Unlike the Flat Tax and the Perry Tax, Cain's proposal might have a shot at raising about as much money as the government does today. What would change dramatically is the distribution of the tax burden. The middle class would see its tax rates go up by as much as 10 percent. The rich would get a huge tax breaks, due to low rates on earned income and no rates on investment income. As it stands, for a family making between $40,000 and $50,000, Cain's plan would raise their tax bill by $4,000. For the group of Americans earning more than $1 million a year, it would lower their tax bill by an average of $580,000.
THE FAIR TAX
Cain has said that his 9-9-9 tax is an intermediate step toward the Fair Tax. You can think of the Fair Tax as a flat tax on consumption: a 23-percent (or is it 30 percent?) sales tax imposed on all retail sales of new goods and services. This levy would replace the entire federal tax code.
A 30 percent tax rate on families in poverty isn't fair. So there is a "prebate" that spares the lowest-income households on the first $15,000 of their income. That might still raise effective tax rates on the poor. But more concerning is that, according to a Treasury Department analysis of the Fair Tax, taxes would certainly go up on non-poverty families earning up to $200,000. Overall government revenue would decline.
There are also enforcement problems. With today's tax evasion rates, the fair tax would have to be greater than 50 percent for Washington to make as much money as with today's system, according to the Brookings Institution's Bill Gale. (Of course, this is somewhat the point. Find me a Fair Tax advocate who wants to increase government revenue, and I will find a trillion-dollar coin to pay you for your time.)
The first thing to know about the value-added tax is that it's bit like professional soccer. It's popular in just about every country except the United States.
But maybe that's changing. (The VAT, I mean. American soccer is doomed.) Some economists rightly point out that the flat tax and the Cain tax work quite a lot like value-added taxes, because they're taxing the difference between what businesses and families earn and spend.
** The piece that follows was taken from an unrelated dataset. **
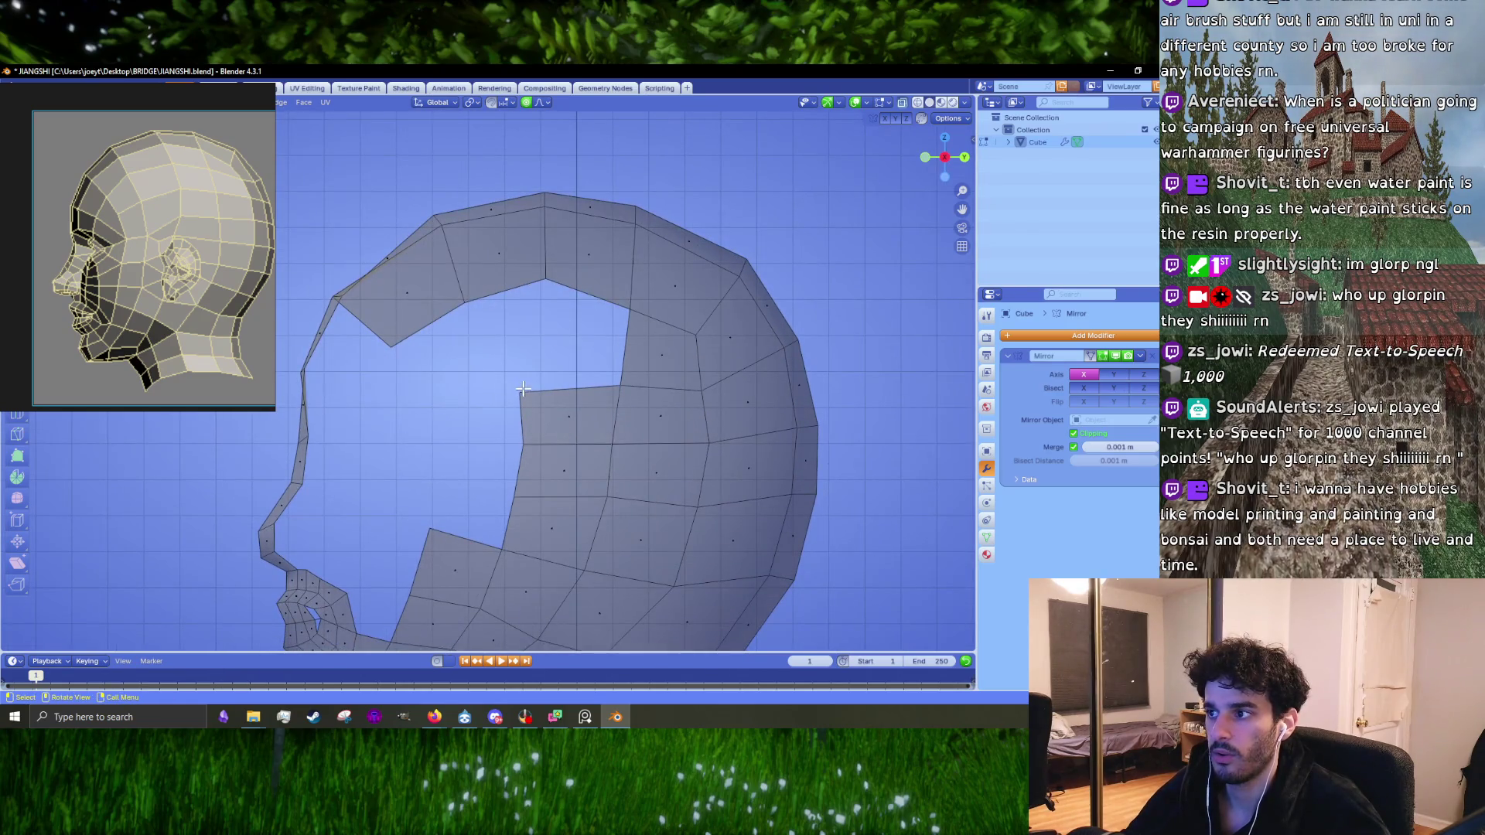
# Step: Pull the selected vertex slightly lower and pick the cheek opening's top edge
pyautogui.moveTo(519, 388); pyautogui.dragTo(518, 413)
Last year I wrote a long explainer on the VAT that I'll excerpt here: VAT is a consumption tax on the "value added" at each stage of production. Imagine a $1 loaf of bread you buy from the supermarket with a VAT of 10%. You've got a farmer, a baker, and a supermarket in the production chain. The farmer grows the wheat and sells it to the baker. The baker makes a loaf, sells it to the supermarket. The supermarket sells the loaf to me. Each link on the production chain pays the government 10% of the price of its product minus 10% of the price it paid for the goods to make that product. Ultimately, the government collects a total of 10 cents on the $1 loaf. At the supermarket, I pay the bread price plus the VAT: $1.10. Maybe that sounds complicated. But it's actually much easier to collect VAT than a national retail sales tax because there is a counterparty to every transaction. The production chain helps to police itself.
Making the tax plan simple isn't so simple.
There are lots of benefits to a VAT if it's joined by other progressive taxes. In fact, there are lots of benefits to simple taxes and low rates in general, so long as they preserve a progressive system that raises enough money to pay for stuff Americans like, such as Social Security, health insurance, and an army. But most of these plans make the tax code less progressive, reduce revenue, or both. That's one reason why I continue to be a fan of the Simpson-Bowles Commission's tax plan, which simplified the tax code, lowered rates, raised revenue, and increased progressivity.